Reasonable accommodation because of religious beliefs
- While an employer should normally assume that an employee’s request for religious accommodation is based on a sincere religious belief, practice or observance, employers may request additional supporting information if they have available. an objective factual basis for questioning the religious nature or sincerity of a particular belief.
- An employer should carefully consider all possible reasonable accommodations, including telecommuting and reassignment.
- “Undue hardship” under Title VII is easier to demonstrate than the ADA’s undue hardship standards and requires minimal cost or burden to the employer.
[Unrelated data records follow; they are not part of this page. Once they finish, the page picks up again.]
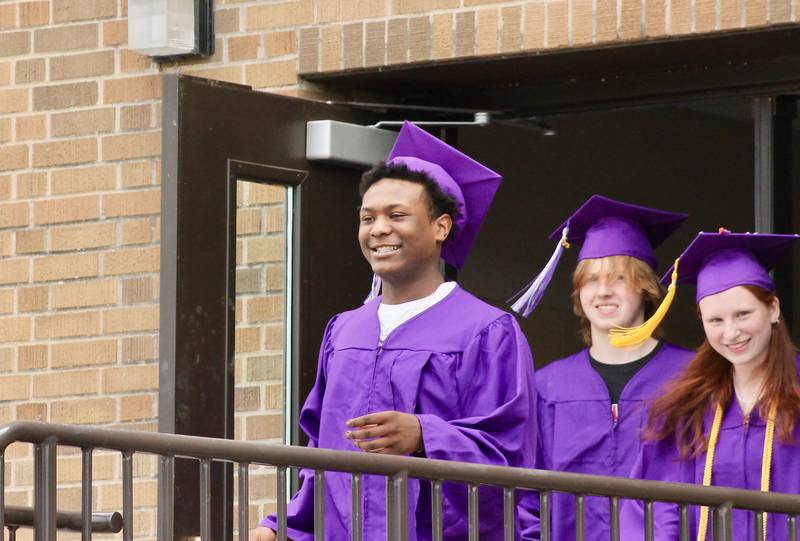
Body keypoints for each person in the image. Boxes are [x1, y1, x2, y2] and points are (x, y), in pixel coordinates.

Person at [251, 121, 537, 540]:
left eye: (397, 215)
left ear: (441, 227)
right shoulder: (344, 331)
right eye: (368, 218)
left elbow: (511, 455)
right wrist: (283, 524)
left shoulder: (487, 332)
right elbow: (321, 453)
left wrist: (425, 436)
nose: (378, 229)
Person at [513, 195, 694, 541]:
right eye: (591, 280)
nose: (603, 292)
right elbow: (526, 497)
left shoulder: (691, 379)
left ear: (646, 288)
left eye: (619, 278)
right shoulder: (547, 387)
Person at [620, 230, 800, 541]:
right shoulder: (686, 410)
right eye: (715, 320)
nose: (731, 333)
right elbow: (654, 507)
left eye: (743, 314)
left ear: (773, 309)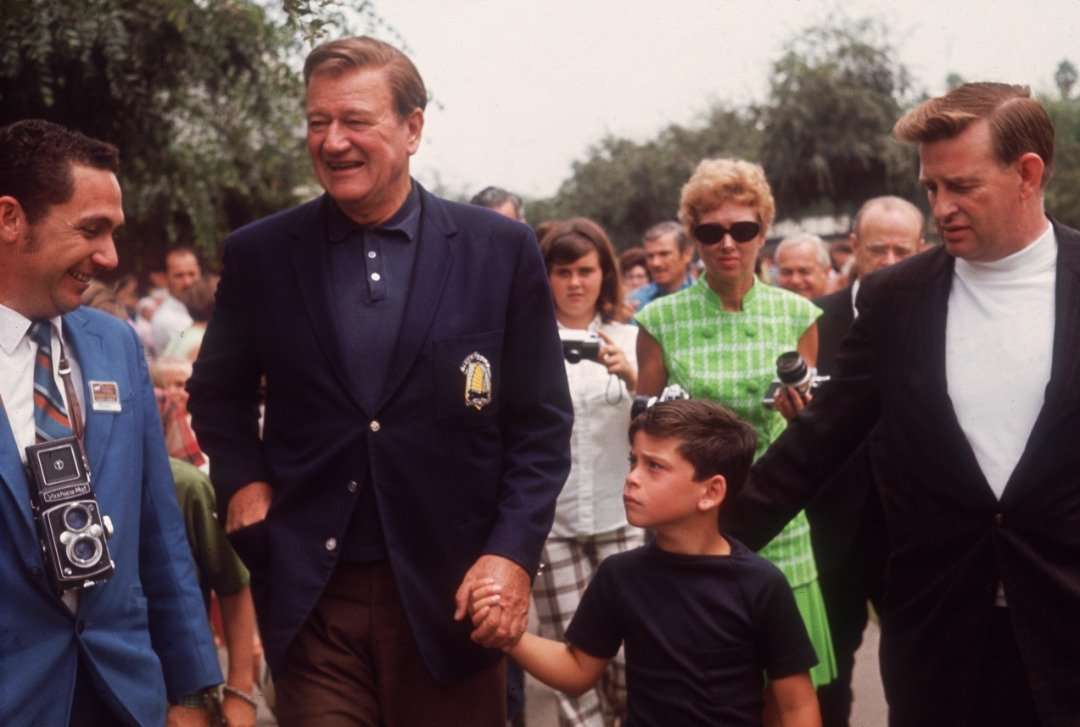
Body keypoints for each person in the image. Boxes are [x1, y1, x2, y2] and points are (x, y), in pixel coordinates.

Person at [187, 36, 572, 726]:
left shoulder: (499, 250)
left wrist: (511, 555)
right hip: (313, 594)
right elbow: (218, 392)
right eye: (317, 122)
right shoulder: (261, 255)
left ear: (413, 126)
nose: (333, 141)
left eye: (355, 121)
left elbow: (541, 425)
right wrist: (242, 482)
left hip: (452, 598)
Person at [726, 82, 1080, 726]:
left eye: (962, 187)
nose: (941, 208)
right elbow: (816, 443)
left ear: (1028, 173)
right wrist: (711, 542)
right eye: (931, 189)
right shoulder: (894, 299)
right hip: (939, 640)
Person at [0, 119, 221, 725]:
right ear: (10, 219)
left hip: (125, 695)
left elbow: (159, 530)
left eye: (114, 232)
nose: (110, 257)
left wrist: (193, 689)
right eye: (90, 230)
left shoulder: (116, 345)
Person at [469, 400, 822, 727]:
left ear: (711, 492)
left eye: (654, 466)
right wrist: (507, 635)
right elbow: (577, 670)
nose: (632, 478)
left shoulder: (761, 584)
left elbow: (796, 704)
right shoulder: (620, 576)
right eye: (633, 461)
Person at [635, 158, 837, 691]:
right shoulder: (658, 321)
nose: (728, 243)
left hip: (780, 516)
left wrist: (800, 418)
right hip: (693, 520)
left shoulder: (798, 315)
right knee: (705, 686)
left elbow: (808, 433)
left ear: (763, 232)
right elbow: (643, 429)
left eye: (743, 229)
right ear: (694, 236)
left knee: (787, 690)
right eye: (711, 231)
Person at [806, 197, 924, 727]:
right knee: (826, 674)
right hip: (831, 531)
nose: (892, 260)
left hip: (914, 534)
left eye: (904, 249)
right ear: (853, 248)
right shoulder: (814, 324)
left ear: (922, 249)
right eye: (879, 248)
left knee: (918, 673)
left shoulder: (945, 320)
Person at [535, 218, 645, 726]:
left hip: (622, 518)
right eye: (562, 272)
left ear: (605, 274)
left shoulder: (632, 336)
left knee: (629, 660)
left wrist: (632, 376)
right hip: (553, 525)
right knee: (570, 662)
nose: (575, 283)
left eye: (585, 270)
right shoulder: (525, 341)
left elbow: (667, 423)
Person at [628, 221, 694, 313]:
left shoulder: (705, 298)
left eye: (664, 254)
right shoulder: (636, 302)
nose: (656, 263)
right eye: (650, 256)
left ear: (687, 254)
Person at [150, 245, 201, 357]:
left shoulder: (202, 308)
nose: (188, 282)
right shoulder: (167, 318)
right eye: (179, 275)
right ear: (165, 278)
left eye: (192, 274)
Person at [775, 234, 831, 300]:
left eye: (804, 272)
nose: (795, 280)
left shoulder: (843, 308)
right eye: (787, 272)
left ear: (826, 272)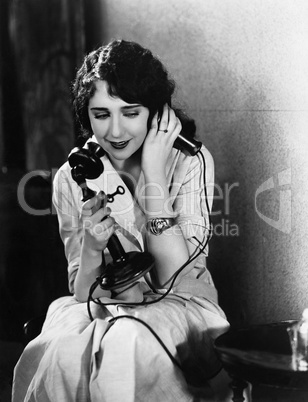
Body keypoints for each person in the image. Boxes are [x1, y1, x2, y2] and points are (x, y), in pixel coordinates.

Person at [12, 39, 236, 401]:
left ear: (157, 113)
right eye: (101, 115)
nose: (115, 132)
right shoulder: (73, 177)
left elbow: (171, 278)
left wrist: (153, 172)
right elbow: (83, 291)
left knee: (126, 342)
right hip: (101, 303)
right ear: (86, 116)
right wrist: (92, 246)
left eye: (130, 113)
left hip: (180, 305)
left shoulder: (191, 161)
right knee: (61, 350)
In determining whether the accommodation would impose undue hardship on the employer, employers should take into account several considerations, such as the portion of the workforce vaccinated and the extent of employee contact with others.
- Ultimately, if an accommodation cannot be provided, employers should determine if the employee has other rights under EEO laws or other federal, state and local regulations before taking employment action. unfavorable against the unvaccinated employee.
- As a best practice, employers implementing a COVID-19 vaccination policy and requiring confirmation of vaccination should advise employees that requests for reasonable accommodation for a religious belief, practice or observance will be reviewed on an individualized basis.
Considerations for Pregnant Employees
- If an employee seeks to be exempt from a vaccine requirement due to pregnancy, the employer must ensure that a pregnant employee is not discriminated against against other similar employees in their workplace. ability or inability to work. If an employer has made changes to employees whose ability or inability to work is similar to that of the pregnant employee, the pregnant employee may be entitled to those changes, including telecommuting, schedule changes , changes of assignment and leave.
- Employers should train supervisors, managers and human resources staff to handle exemption requests from pregnant employees to avoid discrimination complaints.
Genetic Information and Vaccines Non-Discrimination Act
- GINA Title II is not involved if an employer requires an employee to receive a COVID-19 vaccine administered by the employer or its agent, unless the pre-vaccination medical screening questions relate to the genetic information of the employee. the employee (for example, family medical history).
- GINA Title II is also not involved if an employer requires employees to provide confirmation of COVID-19 vaccination from a healthcare provider.
- Under the ADA and GINA, an employer can offer an incentive for employees to voluntarily provide confirmation that they or their family members have received COVID-19 vaccines from a health care provider.
- Under the ADA, an employer can offer an incentive for employees to voluntarily receive a vaccination administered by the employer or its agent if the incentive is not so great as to be coercive.
- Under the GINA, an employer can offer an incentive to employees to voluntarily receive a vaccine administered by the employer or its agent if the employer does not acquire genetic information during the administration of the vaccines.
- Under the GINA, an employer can do not offer an inducement to an employee in exchange for the vaccination of an employee’s family member by the employer or its agent, but may offer an employee’s family member the opportunity to be vaccinated without offer the employee an incentive as long as the employer takes certain steps to comply with GINA.